DoubleTalk data and location specification
Overview
EMATviewer uses the HDF5 EMA position data files and the wav audio files created for the data gathered by the DoubleTalk project. Each HDF5 position file and associated audio file contain the recorded data gathered during an experiment section, such as the subject reading a passage of text.
The directory structure for the HDF5 and audio files should mirror that of the Yeah DoubleTalk repository available on DataStore in the folder PlanArt/DoubleTalk. The data can be copied to a local folder to speed up access. Only the data in the ’ema’ and ‘audio’ directories are required, so a copy of the other data files under directories containing the word ‘chunk’ or ‘textgrid’ are not needed.
Directory Structure
The HDF5 and audio files are arranged in a directory structure similar to these examples:
\R0033_cs5\ema
\R0033_cs5\audio
Where the parent directory is composed of “R00” + Recording number + “_” + Speaker I.e. in the above example, R0033_cs5, the “Recording number” is 33 and the “Speaker” is cs5
EMA datafile name
The filename for the HDF5 ema data files have a similar structure to this example:
R0033_cs5_jaw_0026.h5
Where the filename is composed of ‘R00’ + Recording number + ‘_’ + Speaker + ‘_’ + Sensor + ‘_’ + File Number + ‘.h5’ I.e. in the above example, R0033_cs5_jaw_0026.h5, the “Recording number” is 33, the “Speaker” is cs5, the “Sensor” is jaw and the “File Number” is 26
Audio file name
The filename for the audio files has a similar structure to the ema data files, but a sensor name is not required:
R0033_cs5_0026.wav
Where the filename is composed of ‘R00’ + Recording number + ‘_’ + Speaker + ‘_’ + File Number + ‘.wav’ I.e. in the above example, R0033_cs5_0026.wav, the “Recording number” is 33, the “Speaker” is cs5, and the “File Number” is 26
Columns in the data spreadsheet
These are the required and optional columns used in the spreadsheet for DoubleTalk data. The columns can be arranged in any order within the spreadsheet. Other columns may also be present, if the extra column name is not used for outputting data then it will be ignored.
For an example of the required and optional columns see the DoubleTalk-example-data-spreadsheet.xlsx
Required Columns
| Column Name |
Description
|
Type |
|---|---|---|
| RecNo | Recording Number for the experiment. e.g. for experiment R0033 the recording number would be 33 | number |
| Speaker | The subject speaking in the experiment.

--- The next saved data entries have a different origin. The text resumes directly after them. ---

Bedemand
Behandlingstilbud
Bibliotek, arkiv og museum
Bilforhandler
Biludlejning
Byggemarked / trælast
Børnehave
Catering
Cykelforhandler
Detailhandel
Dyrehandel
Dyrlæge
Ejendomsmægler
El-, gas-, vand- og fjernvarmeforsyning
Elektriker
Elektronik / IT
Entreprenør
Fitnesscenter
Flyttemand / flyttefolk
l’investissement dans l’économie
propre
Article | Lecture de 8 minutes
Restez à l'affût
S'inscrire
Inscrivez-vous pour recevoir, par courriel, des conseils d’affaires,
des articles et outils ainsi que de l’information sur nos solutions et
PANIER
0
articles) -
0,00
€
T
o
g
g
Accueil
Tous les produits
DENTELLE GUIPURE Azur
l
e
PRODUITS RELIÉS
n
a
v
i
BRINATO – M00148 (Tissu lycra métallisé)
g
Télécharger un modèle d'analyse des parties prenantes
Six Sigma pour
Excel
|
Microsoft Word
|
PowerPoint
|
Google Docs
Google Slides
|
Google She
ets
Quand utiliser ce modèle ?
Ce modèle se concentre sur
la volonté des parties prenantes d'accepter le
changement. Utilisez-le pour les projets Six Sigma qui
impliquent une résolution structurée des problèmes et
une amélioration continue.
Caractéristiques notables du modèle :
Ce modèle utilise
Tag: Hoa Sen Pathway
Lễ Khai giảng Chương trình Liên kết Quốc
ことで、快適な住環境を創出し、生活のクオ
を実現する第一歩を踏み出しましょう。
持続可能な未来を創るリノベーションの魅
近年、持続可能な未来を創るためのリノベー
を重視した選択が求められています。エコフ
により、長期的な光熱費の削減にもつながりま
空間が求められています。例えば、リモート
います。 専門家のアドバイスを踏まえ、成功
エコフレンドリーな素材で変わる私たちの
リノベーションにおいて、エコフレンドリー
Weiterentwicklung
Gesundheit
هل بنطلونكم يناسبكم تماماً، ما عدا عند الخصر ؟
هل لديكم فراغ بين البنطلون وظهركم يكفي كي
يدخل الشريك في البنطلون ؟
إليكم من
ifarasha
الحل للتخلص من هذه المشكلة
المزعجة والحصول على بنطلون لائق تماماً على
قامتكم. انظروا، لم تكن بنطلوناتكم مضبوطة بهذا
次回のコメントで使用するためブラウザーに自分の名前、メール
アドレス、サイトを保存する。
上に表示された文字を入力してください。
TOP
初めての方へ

This will be either cs5 or cs6. Only the last 3 characters are used, i.e. ‘2cs5’ will be taken as ‘cs5’ | text |
| File Number | The file number within the given experiment | number |
| Beg | The time in seconds when the item starts within the data file | number |
| End | The time in seconds when the item ends within the data file | number |
Optional Columns
|
Column Name
|
Description
|
Type
|
|---|---|---|
| A_Offset_Time | The time in seconds when the first movement ‘A’ ends within the data file. If this column is omitted then the items will be assumed to have only one movement | number |
| B_Onset_Time | The time in seconds when the second movement ‘B’ starts within the data file. This can be left blank if the B movement starts immediately after, or overlaps with, the proceeding A movement. If this column is omitted then the items will be assumed to have only one movement | number |
HDF5 EMA data file format
Each HDF5 ema data files contains the carstens x, y an z axis position data gathered for one sensor. The HDF5 container structure has as single dataset ‘/position’ which is an array of floating point numbers containing the position data for the 3 axis.